Declaring the agents and officers true “experts,” the authors of the study added, “Notably, computationally fusing responses of multiple experts produced near-perfect performance.”

People are better than 'puters??

The May 2014 meeting of the Facial Identification Scientific Work Group, held at the FBI academy in Quantico, Va., was attended by forensic examiners from around the globe. Seizing this rare opportunity, the researchers, led by Dr. David White, a psychologist at The University of New South Wales in Australia, tested a group of 27 examiners against two separate groups. One group included attendees of the meeting who did not perform forensic facial examination as part of their job (though they worked as managers, technical experts, or administrators of biometric systems). The second group consisted of untrained university students.

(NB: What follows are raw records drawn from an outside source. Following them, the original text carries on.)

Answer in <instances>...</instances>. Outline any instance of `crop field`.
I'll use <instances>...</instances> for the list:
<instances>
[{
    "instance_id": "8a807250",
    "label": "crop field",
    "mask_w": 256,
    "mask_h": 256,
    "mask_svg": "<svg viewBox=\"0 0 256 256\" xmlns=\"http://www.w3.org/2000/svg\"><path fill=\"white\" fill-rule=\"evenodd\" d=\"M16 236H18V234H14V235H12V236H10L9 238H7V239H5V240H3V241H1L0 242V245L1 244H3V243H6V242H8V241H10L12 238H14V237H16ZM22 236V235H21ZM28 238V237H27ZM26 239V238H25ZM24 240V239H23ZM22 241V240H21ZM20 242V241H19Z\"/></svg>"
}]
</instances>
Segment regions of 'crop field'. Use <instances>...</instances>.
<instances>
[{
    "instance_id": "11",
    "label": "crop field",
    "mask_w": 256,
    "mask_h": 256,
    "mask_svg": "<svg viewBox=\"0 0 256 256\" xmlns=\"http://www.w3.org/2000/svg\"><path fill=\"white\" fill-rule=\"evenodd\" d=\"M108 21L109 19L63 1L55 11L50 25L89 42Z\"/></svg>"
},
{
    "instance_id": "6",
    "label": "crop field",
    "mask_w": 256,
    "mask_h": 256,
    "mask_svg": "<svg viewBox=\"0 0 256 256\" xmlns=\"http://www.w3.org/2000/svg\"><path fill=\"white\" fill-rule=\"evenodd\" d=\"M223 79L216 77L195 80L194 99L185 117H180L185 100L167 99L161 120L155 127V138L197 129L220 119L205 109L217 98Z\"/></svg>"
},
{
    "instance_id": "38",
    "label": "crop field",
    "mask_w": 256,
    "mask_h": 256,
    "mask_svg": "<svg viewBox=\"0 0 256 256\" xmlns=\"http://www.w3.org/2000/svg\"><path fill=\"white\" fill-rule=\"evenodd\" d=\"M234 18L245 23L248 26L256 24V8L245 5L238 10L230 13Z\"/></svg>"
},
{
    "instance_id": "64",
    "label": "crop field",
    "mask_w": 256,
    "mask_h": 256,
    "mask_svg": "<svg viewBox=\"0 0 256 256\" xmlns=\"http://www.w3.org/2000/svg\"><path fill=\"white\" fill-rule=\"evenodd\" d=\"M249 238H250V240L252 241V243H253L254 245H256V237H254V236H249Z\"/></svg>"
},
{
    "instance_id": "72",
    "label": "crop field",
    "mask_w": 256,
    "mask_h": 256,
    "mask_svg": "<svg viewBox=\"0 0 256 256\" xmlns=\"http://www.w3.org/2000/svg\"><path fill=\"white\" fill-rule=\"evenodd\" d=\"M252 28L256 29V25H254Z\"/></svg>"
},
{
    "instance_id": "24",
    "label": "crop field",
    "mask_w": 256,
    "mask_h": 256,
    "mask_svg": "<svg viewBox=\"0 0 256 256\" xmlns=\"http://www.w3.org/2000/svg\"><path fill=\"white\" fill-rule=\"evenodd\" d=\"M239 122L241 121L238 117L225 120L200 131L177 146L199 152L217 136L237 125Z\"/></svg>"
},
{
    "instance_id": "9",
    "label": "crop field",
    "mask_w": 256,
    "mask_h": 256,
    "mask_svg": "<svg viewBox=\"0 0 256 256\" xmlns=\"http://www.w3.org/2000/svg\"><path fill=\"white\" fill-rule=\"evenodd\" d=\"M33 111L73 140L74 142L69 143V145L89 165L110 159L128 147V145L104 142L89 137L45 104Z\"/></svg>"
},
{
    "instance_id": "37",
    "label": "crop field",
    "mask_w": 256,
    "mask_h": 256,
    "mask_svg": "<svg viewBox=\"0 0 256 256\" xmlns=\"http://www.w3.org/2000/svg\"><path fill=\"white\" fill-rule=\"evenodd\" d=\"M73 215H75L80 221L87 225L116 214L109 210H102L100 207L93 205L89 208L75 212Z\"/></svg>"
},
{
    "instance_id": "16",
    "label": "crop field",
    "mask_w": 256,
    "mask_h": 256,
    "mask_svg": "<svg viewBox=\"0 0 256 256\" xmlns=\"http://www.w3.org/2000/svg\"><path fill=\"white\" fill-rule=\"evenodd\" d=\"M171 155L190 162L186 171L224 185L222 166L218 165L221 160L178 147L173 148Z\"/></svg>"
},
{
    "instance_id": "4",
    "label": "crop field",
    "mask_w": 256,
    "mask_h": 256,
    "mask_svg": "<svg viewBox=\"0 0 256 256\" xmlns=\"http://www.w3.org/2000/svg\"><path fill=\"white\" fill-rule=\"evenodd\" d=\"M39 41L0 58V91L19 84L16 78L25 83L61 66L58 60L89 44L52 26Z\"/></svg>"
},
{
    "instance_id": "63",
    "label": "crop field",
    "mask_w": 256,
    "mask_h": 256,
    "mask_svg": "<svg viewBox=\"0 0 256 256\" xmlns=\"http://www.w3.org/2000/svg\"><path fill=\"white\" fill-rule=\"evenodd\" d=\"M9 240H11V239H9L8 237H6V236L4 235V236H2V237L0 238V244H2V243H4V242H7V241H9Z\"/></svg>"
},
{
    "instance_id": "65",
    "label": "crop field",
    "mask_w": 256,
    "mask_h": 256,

By comparison, the 27 examiners were highly trained and worked for the FBI, police departments, and customs or border protection agencies in the United States and other countries.

For the experiment, all participants were given pairs of images and then asked whether the two photos were of the same person. For some of the tests, participants had two seconds, for other tests, 30 seconds, to decide. Images selected by the researchers were unusually challenging; one pair of images had been incorrectly decided by the computer algorithms 100 percent of the time.

Example of the test from the experiment.
Example of the test from the experiment. UNSW

What happened? Consistently, the professionals performed more accurately than the two groups of humans and they also outperformed the computer algorithms. “Expertise improved intuitive as well as considered judgements,” concluded the authors, who emphasized the fact that the examiners’ surpassed others on both the longer and shorter (two-second) tests. That said, when participants were given 30 seconds with the photo pairs, the differences in recognition ability between the three groups became most obvious.

“To the best of our knowledge, this is the first convincing demonstration of a professional group showing higher accuracy on face matching tasks,” wrote the authors. Importantly, they added that the trained examiners identified faces using analytical methods, “processes that differ qualitatively from those supporting memory for individual faces,” they wrote. “Mechanisms supporting unfamiliar face matching performance may not be entirely face-specific, but may instead reflect general image comparison abilities.”

To many of us, the test in this study may not sound too difficult. While most of us are very good at recognizing faces of the people we know — even in terrible photographs — past research has shown we make frequent mistakes when it comes to unfamiliar faces. In an era when poor quality photos from cell phones, CCTV, and automatic face recognition technology are used to identify suspects (and used as evidence), these results suggest our abiding faith in the power of image may not be entirely misplaced.